THE ONGOING AND escalating war in Vietnam was the focus of many of the major protests during the sixties. At the time of the assassination of President John F. Kennedy, United States military forces in Vietnam numbered less than 15,000. Under President Lyndon Johnson the numbers grew dramatically, and by 1966 more than 500,000 troops were deployed in the area. Media reports from overseas became increasingly gruesome, and television transmissions showed the death and destruction created by the relentless bombing campaigns of U.S. forces. The nightly news reports counted the dead, and many major literary and political figures began to speak out openly against keeping U.S. troops in Vietnam. Escalation had not achieved the promised results. On January 30, 1968, the North Vietnam army overran Saigon, making a daring predawn attack on the United States Embassy. On November 30, 1969, newspapers reported that U.S. Army troops had massacred up to six hundred men, women, and children in a remote village called My Lai. Opposition to the war grew from many quarters, as the nation began to take a hard look at the United States' involvement in Vietnam. 

Joseph Heller. Catch-22.

Joseph Heller. Catch-22. New York: Simon and Schuster, 1961.
Clifton Waller Barrett Library of American Literature

ALTHOUGH WRITTEN ABOUT World War II, during the sixties, Catch-22 was perhaps the novel that best embodied the anti-war sentiments of the counterculture. A dark, bitter satire, Heller's title has become a common catch-phrase indicating an unwinnable situation and a choice between two impossibilities. Wildly popular during the sixties, Catch-22 focused attention on the cruel absurdities of war, and news reports coming in from Vietnam only served to validate the surrealistic contentions of the author.

Authors take sides

Cecil Woolf and John Bagguley, ed. Authors Take Sides on Vietnam.
New York: Simon and Schuster, 1967.
Marvin Tatum Collection of Contemporary Literature

BY 1967 THE debate concerning the United States' involvement in Vietnam was growing almost as fast as the escalation of forces there. This book asks two questions: "Are you for, or against, the intervention of the United States in Vietnam?" and "How, in your opinion, should the conflict be resolved?" The respondents, 168 well known authors, are from a number of countries throughout the world.

Where is Vietnam

Walter Lowenfels, ed. Where Is Vietnam?
New York: Doubleday & Co. Inc., 1967.
Marvin Tatum Collection of Contemporary Literature

NINETY-TWO POETS and 92 poems are included, all written about the war in Vietnam. 
Guide to Conscientious Objection.

Guide to Conscientious Objection. Chicago: Students for a Democratic Society, 1966.
Marvin Tatum Collection of Contemporary Literature

THOUSANDS OF YOUNG men were being drafted into service for the Vietnam War each year and many did not want to go. Some fled to Canada where refuge was offered, others like Muhammad Ali served a prison sentence. Still others opted for conscientious objector status, whereby they would forego military service on moral grounds, serving instead a fixed term of community service. This guide issued by the SDS explains how to obtain conscientious objector status with the Selective Service Bureau.

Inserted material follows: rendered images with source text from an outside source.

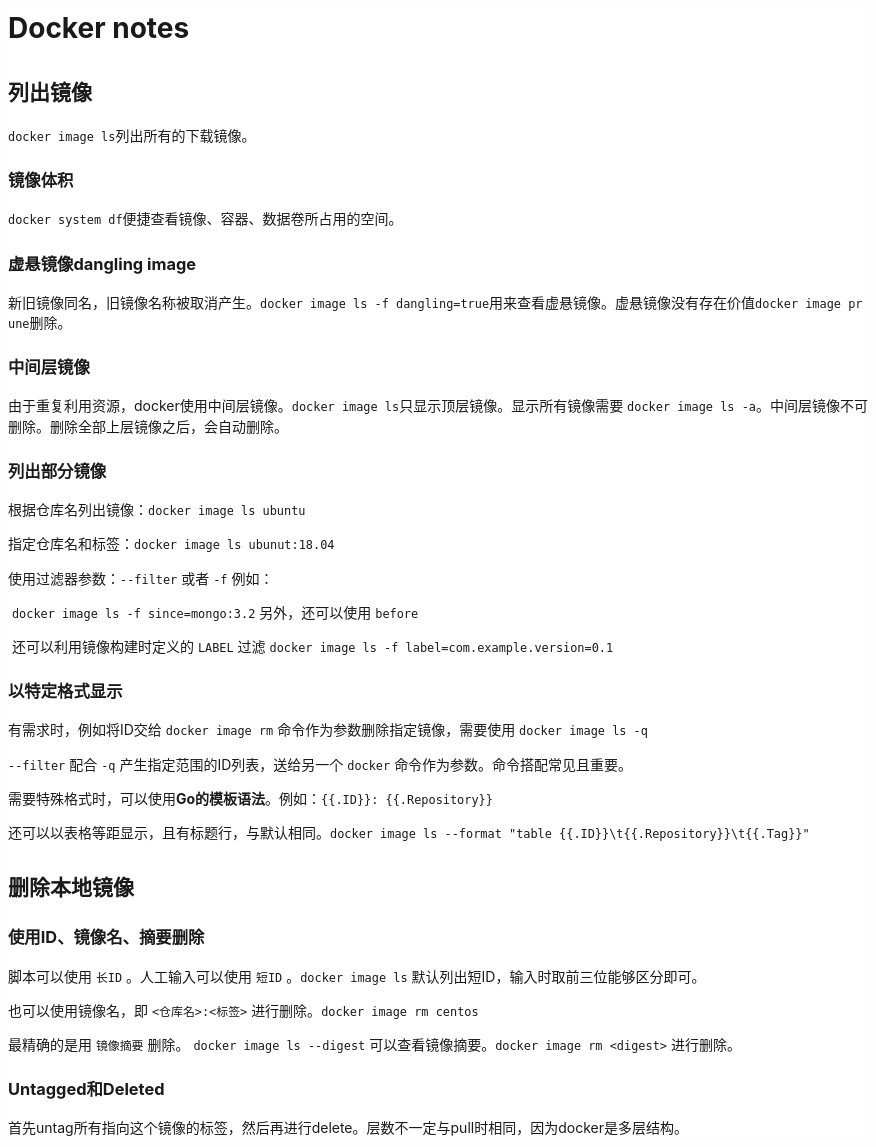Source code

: # Docker notes

## 列出镜像

`docker image ls`列出所有的下载镜像。

### 镜像体积

`docker system df`便捷查看镜像、容器、数据卷所占用的空间。

### 虚悬镜像dangling image

新旧镜像同名，旧镜像名称被取消产生。`docker image ls -f dangling=true`用来查看虚悬镜像。虚悬镜像没有存在价值`docker image prune`删除。

### 中间层镜像

由于重复利用资源，docker使用中间层镜像。`docker image ls`只显示顶层镜像。显示所有镜像需要 `docker image ls -a`。中间层镜像不可删除。删除全部上层镜像之后，会自动删除。

### 列出部分镜像

根据仓库名列出镜像：`docker image ls ubuntu`

指定仓库名和标签：`docker image ls ubunut:18.04`

使用过滤器参数：`--filter` 或者 `-f` 例如：

​	`docker image ls -f since=mongo:3.2` 另外，还可以使用 `before`

​	还可以利用镜像构建时定义的 `LABEL` 过滤 `docker image ls -f label=com.example.version=0.1`

### 以特定格式显示

有需求时，例如将ID交给 `docker image rm` 命令作为参数删除指定镜像，需要使用 `docker image ls -q`

`--filter` 配合 `-q` 产生指定范围的ID列表，送给另一个 `docker` 命令作为参数。命令搭配常见且重要。

需要特殊格式时，可以使用**Go的模板语法**。例如：`{{.ID}}: {{.Repository}}`

还可以以表格等距显示，且有标题行，与默认相同。`docker image ls --format "table {{.ID}}\t{{.Repository}}\t{{.Tag}}"` 

## 删除本地镜像

### 使用ID、镜像名、摘要删除

脚本可以使用 `长ID` 。人工输入可以使用 `短ID` 。`docker image ls` 默认列出短ID，输入时取前三位能够区分即可。

也可以使用镜像名，即 `<仓库名>:<标签>` 进行删除。`docker image rm centos`

最精确的是用 `镜像摘要` 删除。 `docker image ls --digest` 可以查看镜像摘要。`docker image rm <digest>` 进行删除。

### Untagged和Deleted

首先untag所有指向这个镜像的标签，然后再进行delete。层数不一定与pull时相同，因为docker是多层结构。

1001 Ways to Beat the Draft

Tuli Kupferberg and Robert Bashlow. 1001 Ways to Beat the Draft.
New York: Grove Press, 1967.
Marvin Tatum Collection of Contemporary Literature

TULI KUPFERBERG, LEAD singer for the rock group The Fugs offers humorous tips on ways to avoid the draft. "Ask what's in it for you," "Marry your sister," "Cut off your left leg," are a few of the suggestions offered within.